Uno dei principi fondamentali  di uno stato democratico di diritto è che l’Autorità possa sanzionare legittimamente i consociati solo rispettando delle regole, poste ex ante, a garanzia dei cittadini. Il singolo individuo deve essere messo in condizione di conoscere quale sarà la risposta punitiva dello Stato rispetto ad una sua azione: se è costretto a subire conseguenze peggiori rispetto a quelle da lui conoscibili, perché sopravvenute, si è in presenza di una violazione di un principio cardine del nostro assetto costituzionale. Non ci può essere democrazia se c’è sacrificio di un simile principio: esso non può essere soggetto a bilanciamento e non può essere messo in discussione.

Inoltre, ciò che si vuole tutelare è l’autodeterminazione dell’individuo.

Egli deve poter prevedere le conseguenze penali connesse al suo agire: al fine di orientare le proprie scelte, il soggetto deve essere in grado di percepire il grado di disvalore dell’azione nel momento in cui la pone in essere.

Queste esigenze possono essere rispettate solo se riferite al segmento temporale in cui l’agente può scegliere e può orientare il proprio comportamento, tenendo conto dei rischi penali; in quanto, come sostiene Roxin, solo in questo modo si potrà produrre l’effetto criminal-pedagogico della pena e i consociati potranno riporre fiducia nell’ordinamento.

Esclusivamente in quest’ottica, infatti, come afferma la Cassazione nella sentenza che si annota, è possibile rispettare non solo la funzione di prevenzione generale, ma anche quella di prevenzione speciale positiva. La pena non potrà assolvere alla funzione rieducativa sua propria se il soggetto la percepisce come ingiusta, non conoscibile e, quindi, frutto dell’arbitrio del legislatore.

 

[1]C.Fiore, S.Fiore, Diritto Penale, P.gen., 5ª ed., cit., 100 ss.
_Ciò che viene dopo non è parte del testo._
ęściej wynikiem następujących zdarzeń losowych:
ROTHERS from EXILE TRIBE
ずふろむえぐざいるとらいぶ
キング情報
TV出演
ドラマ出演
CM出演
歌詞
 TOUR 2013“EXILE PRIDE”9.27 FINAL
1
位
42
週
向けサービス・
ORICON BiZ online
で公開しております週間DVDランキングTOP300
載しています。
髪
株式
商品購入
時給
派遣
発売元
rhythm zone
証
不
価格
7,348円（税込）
[2]A.Cocca, La distinzione tra reati ad evento naturalistico e reati di mera condotta in funzione di disciplina, in riv. Giur. Pen. web, 2017.

[3]Cass. pen., Sez. IV, 27 maggio 2015, n. 22379

[4]Cass. pen., sez. V, 13 marzo 2014, n. 19008.

[5]S.Zirulia, L’irretroattività sfavorevole e reati di evento “lungo-latente”, in riv. Dir. pen. cont.

[6]Cass. pen., sez. IV, 5 ottobre 1972, n. 8448.

[7]Corte Cost.,sent.n. 215 del 2008; Corte cost., sent n.394 del 2006.